Anhand der Angaben
[a] Schreiben Sie aus dem Textauszug über die Gläubiger eine Passage wortgetreu ab. Beginnen Sie bei den Worten „Die Vergangenheit hat“ und hören Sie nach „Wanken geraten kann.“ auf.
[b] Führen Sie den Text über Gläubiger und Entschuldungsverfahren in Österreich im Anschluss an seinen letzten Satz weiter.

**** Textauszug ****

Weniger Geld für Gläubiger

Die Vergangenheit hat gezeigt, dass jede gesetzliche Novelle zulasten der Gläubiger ging. Sprich, sie erhielten immer weniger finanzielle Rückflüsse, wodurch langfristig ihre eigene Finanzstabilität ins Wanken geraten kann.

  • Seit Inkrafttreten der Novelle im Juli 2021 (bis Ende 2024) wurde bei den 3-jährigen Abschöpfungen im Schnitt pro Fall um 31 % weniger Geld zurückbezahlt und verteilt als bei den 5-jährigen Abschöpfungen pro Fall im selben Zeitraum.
  • Ähnliche Situation bei den Zahlungsplanquoten: Vor dem Inkrafttreten des IRÄG (2017) betrug die durchschnittlich abgeschlossene Zahlungsplanquote 32 %, im Jahr 2024 waren es nur noch 25,75 %.  

Abschöpfungsplan wurde ausgehöhlt

Die Entschuldungsdauer von 5 Jahren in der Abschöpfung war vor der jüngsten Novelle im Jahr 2021 in Österreich Standard. Mit der Möglichkeit sich auch in 3 Jahren via Tilgungsplan entschulden zu können, wurde das Verfahren (Abschöpfungsplan) de facto ausgehöhlt.

**** Vorliegende Angaben ****

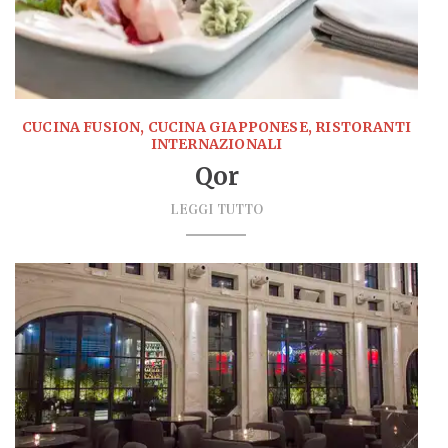
CUCINA FUSION, CUCINA GIAPPONESE, RISTORANTI
INTERNAZIONALI
Qor
LEGGI TUTTO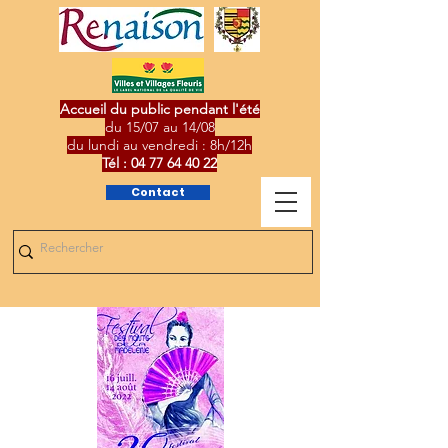
Accueil du public pendant l'été
du 15/07 au 14/08
du lundi au vendredi : 8h/12h
Tél :
04 77 64 40 22
Contact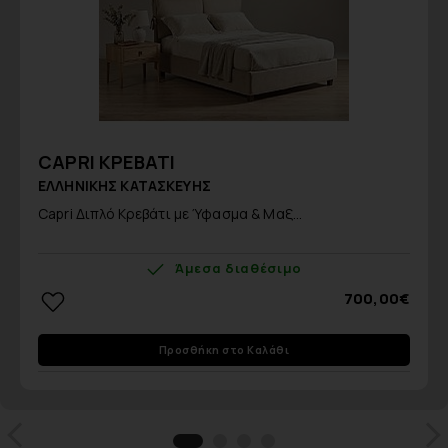
CAPRI ΚΡΕΒΑΤΙ
ΕΛΛΗΝΙΚΗΣ ΚΑΤΑΣΚΕΥΗΣ
Capri Διπλό Κρεβάτι με Ύφασμα & Μαξ...
Άμεσα διαθέσιμο
700,00€
Προσθήκη στο Καλάθι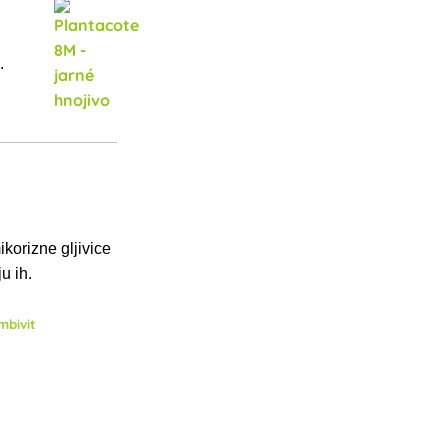
.
ikorizne gljivice
u ih.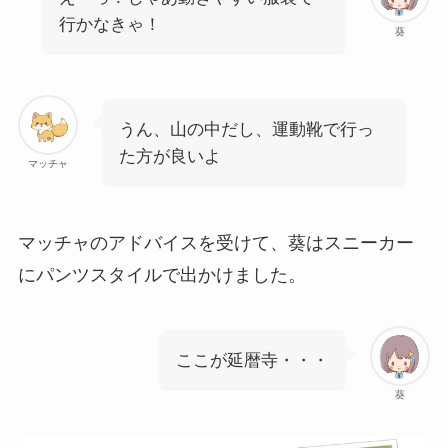
行かなきゃ！
葵
うん、山の中だし、運動靴で行っ
た方が良いよ
マッチャ
マッチャのアドバイスを受けて、葵はスニーカー
にパンツスタイルで出かけました。
ここが延暦寺・・・
葵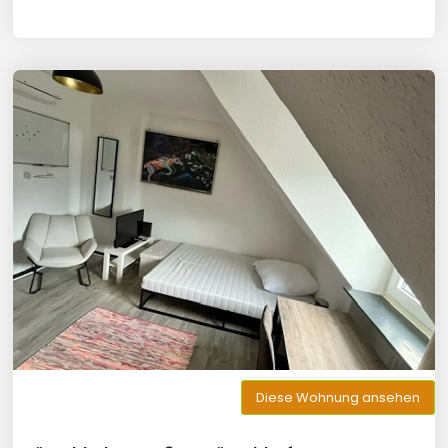
Diese Wohnung ansehen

****

Lösungen zur Übung
[a]
Die Vergangenheit hat gezeigt, dass jede gesetzliche Novelle zulasten der Gläubiger ging. Sprich, sie erhielten immer weniger finanzielle Rückflüsse, wodurch langfristig ihre eigene Finanzstabilität ins Wanken geraten kann.

[b]
  • Heute dauern fast alle Abschöpfungsverfahren 3 Jahre (2024: 97 % Tilgungspläne) – nur 3 Prozent aller Abschöpfungsverfahren haben 2024 5 Jahre (Abschöpfungspläne) gedauert. Der 3-jährige Tilgungsplan sollte nur besonders „redlichen privaten Schuldnern“ und ehemaligen Unternehmern offenstehen. In der Praxis aber entschuldet sich fast jeder über den Tilgungsplan. Im Ergebnis bekommen Gläubiger weniger Geld zurück, weil den Schuldnern weniger Zeit für Rückzahlungen bleibt. Das, obwohl es bereits im Jahr 2017 zu einer Reduzierung der Entschuldungsdauer von 7 auf 5 Jahre (inkl. Abschaffung der Mindestquote von 10 %) gekommen ist.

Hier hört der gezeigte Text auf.